Posted by: jahutch | February 16, 2011 8:16 PM | Report abuse

i like these weather nuggets...nice way to get a tasty bite of weather goodness after a long day at work.

Posted by: dinergirl1 | February 16, 2011 8:39 PM | Report abuse

I'm not sure a communications failure can be heavily blamed in Pakistan or at least put in the forefront of why the disaster was so bad. The floods were slow moving once underway and there's really only so much that could have been done beforehand -- unless you get down into the real basics of communication (schooling, roads, govt of any sort etc). Much of the initial flooding occurred in the lawless regions of the country. A lot of the follow up down river was infrastructure failure with plenty of lead time. Ultimately the intensity of a "once in suchever" event and coverage of the flooding was too large for the emergency response to handle.

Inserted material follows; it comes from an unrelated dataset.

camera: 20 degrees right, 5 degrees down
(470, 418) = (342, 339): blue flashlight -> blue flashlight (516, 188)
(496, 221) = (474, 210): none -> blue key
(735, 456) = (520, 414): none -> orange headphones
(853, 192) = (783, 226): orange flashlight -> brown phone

Posted by: Ian-CapitalWeatherGang | February 16, 2011 11:41 PM | Report abuse

Cloud streets are responsible for frequent thunderstorms during the winter over the ocean on our side of the Atlantic. The cold continental air passes over water still in the fifties, sixties or seventies due to the northeastward moving Gulf Stream. This results in vigorous convection and numerous thunderstorms. Warm water evaporates into the cold air and condenses into cumulus congestus/cumulonimbus clouds which produce heavy showers and thunderstorms. Many of these clouds arrange in the form of cloud streets.

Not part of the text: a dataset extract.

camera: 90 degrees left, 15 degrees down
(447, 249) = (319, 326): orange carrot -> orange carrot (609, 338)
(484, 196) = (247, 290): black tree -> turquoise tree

Commutageddon: As I posted a while back, the storm was well-forecast. The Feds and private employers through COG should have dismissed everyone at noon, not "two hours early". There would be a lot fewer people on the road at 4 pm.

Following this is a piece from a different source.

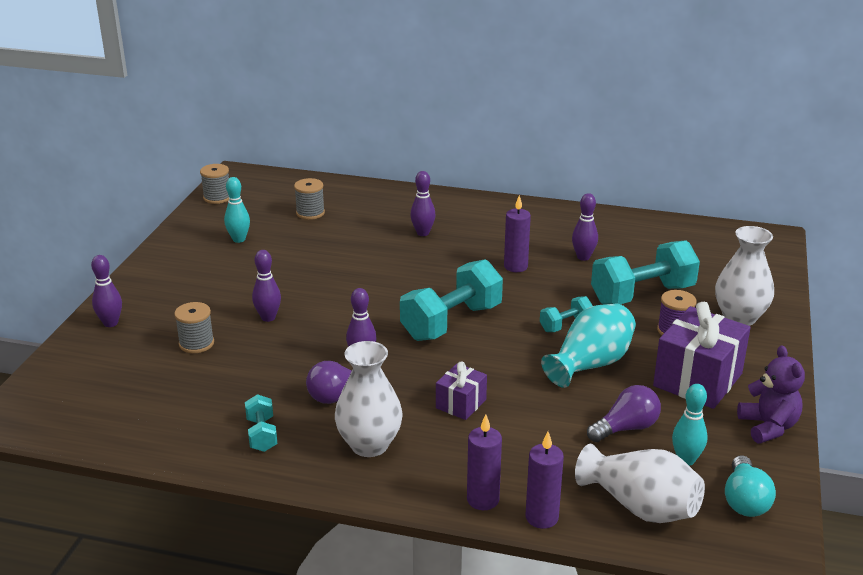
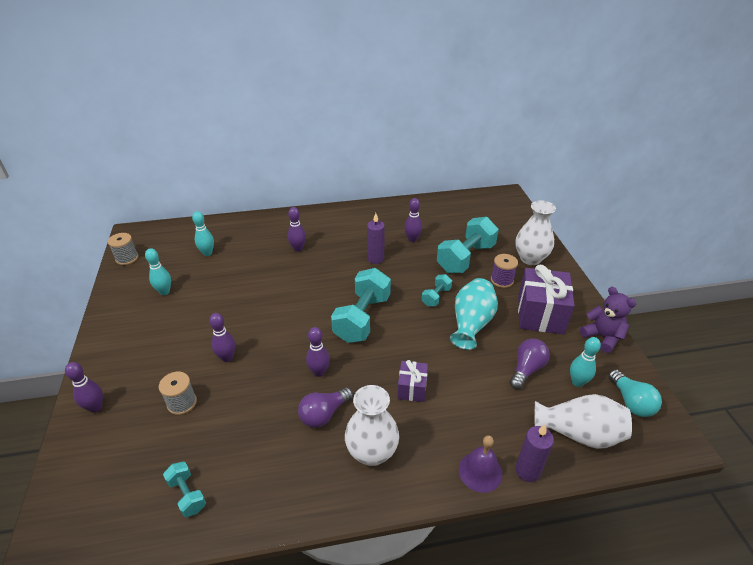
camera: 25 degrees left, 10 degrees up
(261, 434) = (284, 476): turquoise dumbbell -> turquoise dumbbell (187, 495)
(310, 213) = (207, 253): grey spool -> turquoise bowling pin
(483, 500) = (480, 471): purple candle -> purple bell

Offices are reluctant to close because it seems to lose money for them and we also have a rather high proportion of "busted" forecasts when the storm fails to materialize; e.g. Dec. 26, 2010. This time, MWCOG should have encouraged or even mandated closure at noon; the low aloft was causing thundersnow and thundersleet near Charlottesville and moving right toward us.

Greenhouse gases, etc.: Looks to me as though the climate changes, etc. cause redistribution of precipitation patterns rather than perceived rises in temperature. Thus we're getting droughts in some areas, floods in others. Around here we're getting generally dry winters and TominMichiganPark keeps hoping for the kind of raw, rainy, dreary spring that gives me SAD. I even heard whining for more rain last winter when we had plenty of snow which melted slowly without much flooding. The reason: evidently there weren't too many "normal" precipitation events between the big snowstorms; there was also a prolonged dry period in September when we normally have two to five inches of rain from tropical/subtropical systems moving up the coast. Last summer's rain events were scattered but severe and provided heavy rainfall in most areas around here.

Posted by: Bombo47jea | February 17, 2011 11:36 AM | Report abuse

The comments to this entry are closed.